Return exactly the lines of the records below, starting at the line that contains "teapot: present [221,229,291,281]" and ending at the line that contains "potted succulent: none", with both of those lines kept.

RECORDS SUPPLIED =
┌──

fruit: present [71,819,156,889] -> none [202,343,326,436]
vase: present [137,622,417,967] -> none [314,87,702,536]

└──
┌──

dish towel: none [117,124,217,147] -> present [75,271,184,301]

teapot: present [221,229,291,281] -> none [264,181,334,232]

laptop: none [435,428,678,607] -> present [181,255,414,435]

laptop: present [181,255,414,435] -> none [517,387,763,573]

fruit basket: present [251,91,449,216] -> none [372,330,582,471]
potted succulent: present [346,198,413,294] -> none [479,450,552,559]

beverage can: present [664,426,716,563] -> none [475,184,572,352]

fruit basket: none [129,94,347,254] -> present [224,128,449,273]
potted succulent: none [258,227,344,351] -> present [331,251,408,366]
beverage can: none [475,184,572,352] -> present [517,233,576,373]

└──
┌──

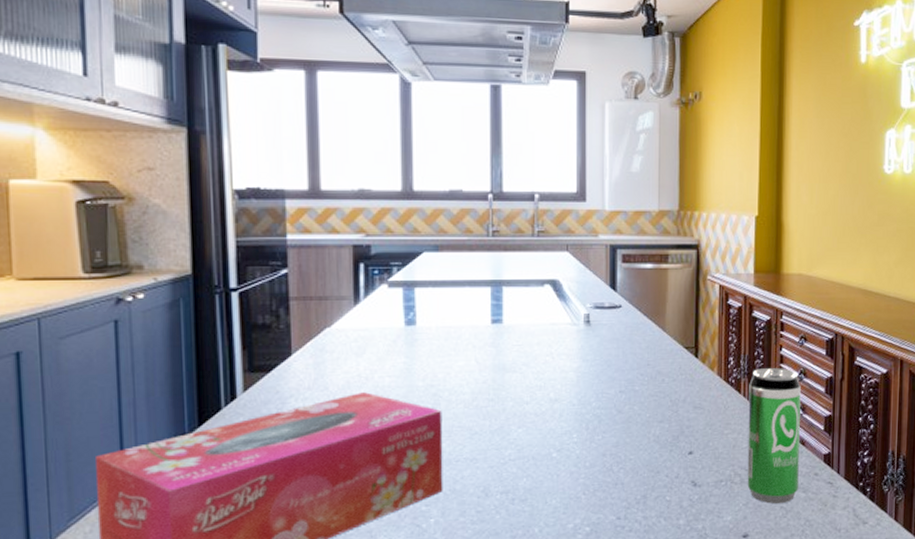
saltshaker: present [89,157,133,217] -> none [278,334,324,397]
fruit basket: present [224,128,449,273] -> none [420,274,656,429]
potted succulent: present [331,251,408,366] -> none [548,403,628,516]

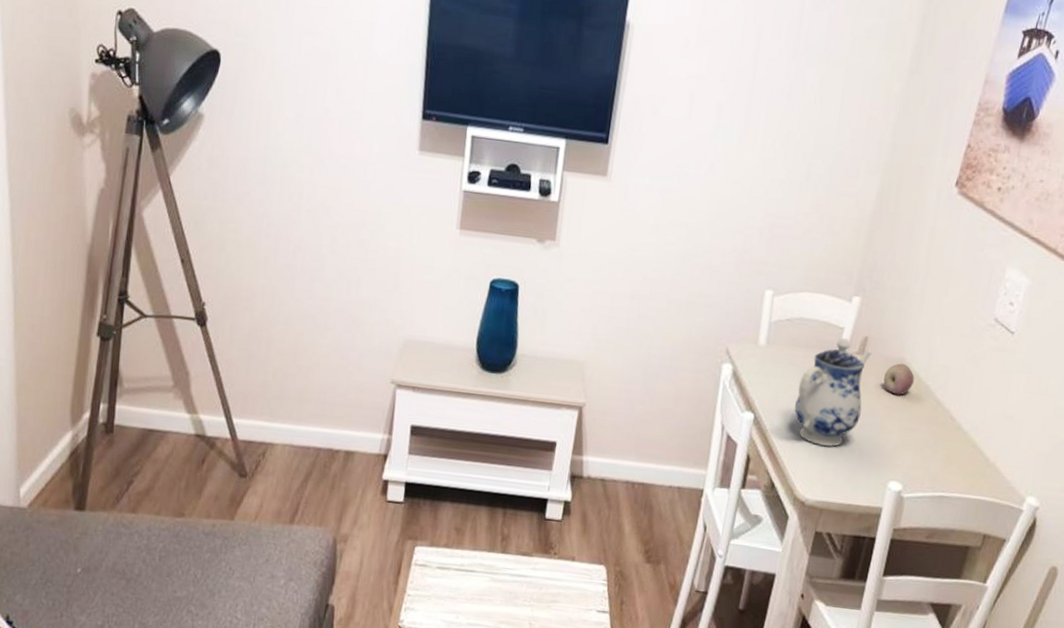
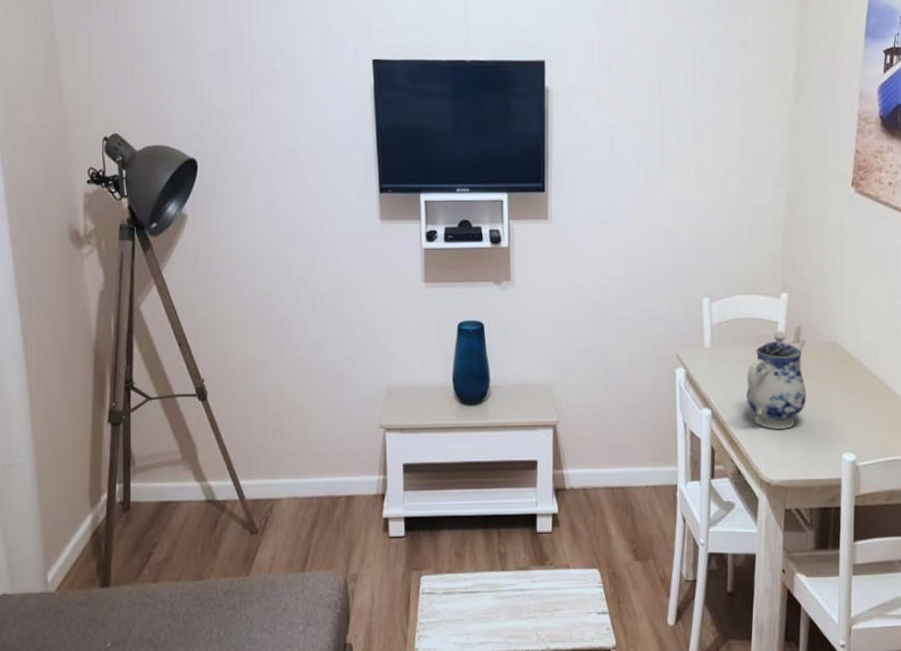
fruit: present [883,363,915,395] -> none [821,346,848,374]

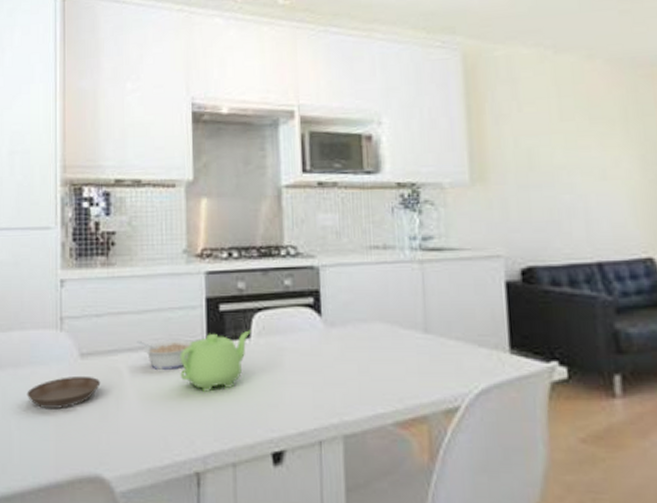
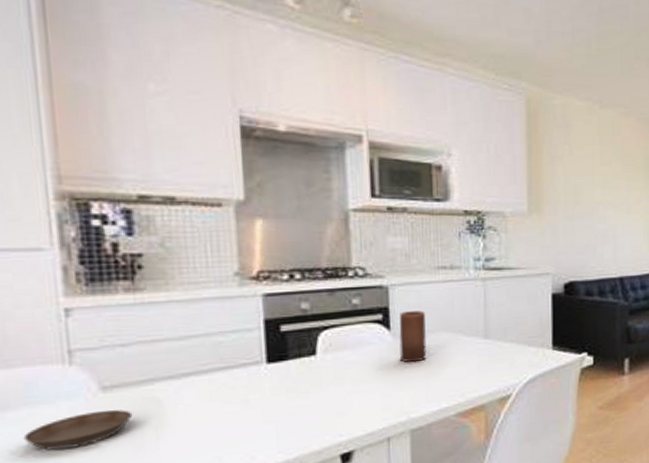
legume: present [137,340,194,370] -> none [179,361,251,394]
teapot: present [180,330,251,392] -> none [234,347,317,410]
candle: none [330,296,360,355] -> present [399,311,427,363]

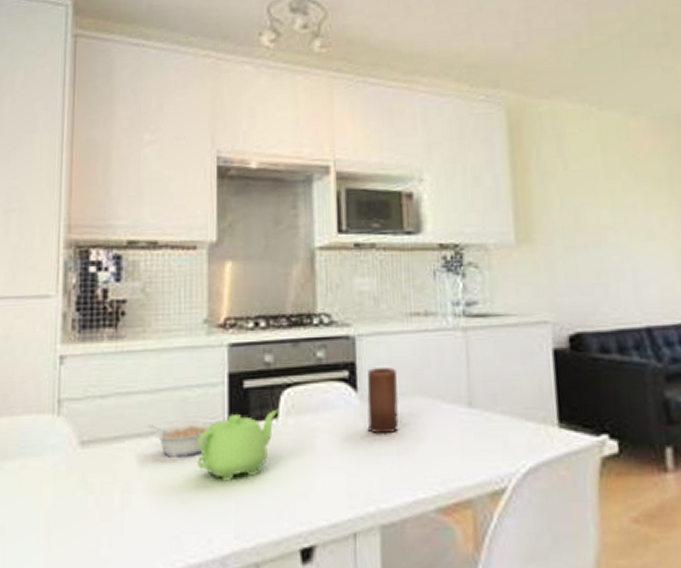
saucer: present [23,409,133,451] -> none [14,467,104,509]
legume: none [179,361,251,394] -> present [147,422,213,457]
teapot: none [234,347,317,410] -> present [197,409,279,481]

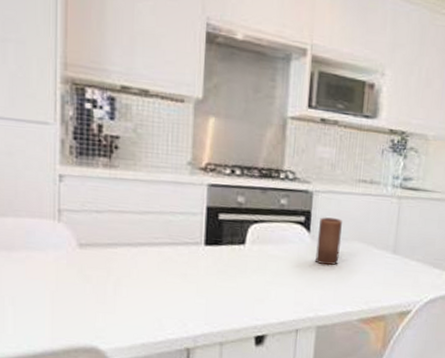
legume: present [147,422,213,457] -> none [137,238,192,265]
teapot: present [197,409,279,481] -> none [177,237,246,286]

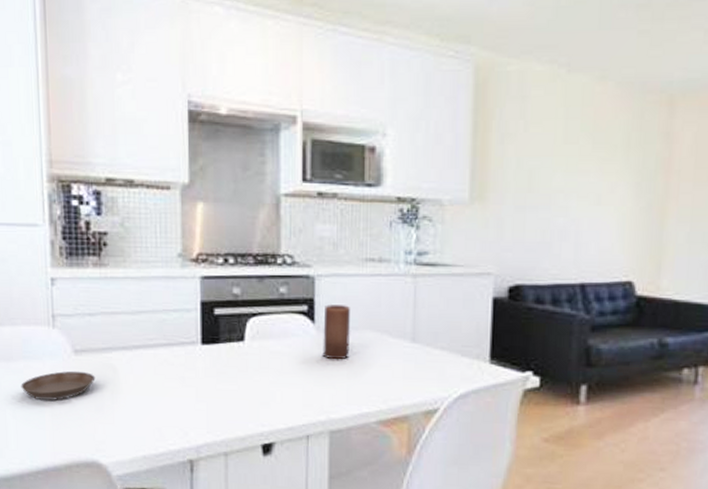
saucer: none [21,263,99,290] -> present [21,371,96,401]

└──

EXERCISE SOLUTION =
teapot: present [221,229,291,281] -> none [264,181,334,232]

laptop: none [435,428,678,607] -> present [181,255,414,435]

laptop: present [181,255,414,435] -> none [517,387,763,573]

fruit basket: present [251,91,449,216] -> none [372,330,582,471]
potted succulent: present [346,198,413,294] -> none [479,450,552,559]

beverage can: present [664,426,716,563] -> none [475,184,572,352]

fruit basket: none [129,94,347,254] -> present [224,128,449,273]
potted succulent: none [258,227,344,351] -> present [331,251,408,366]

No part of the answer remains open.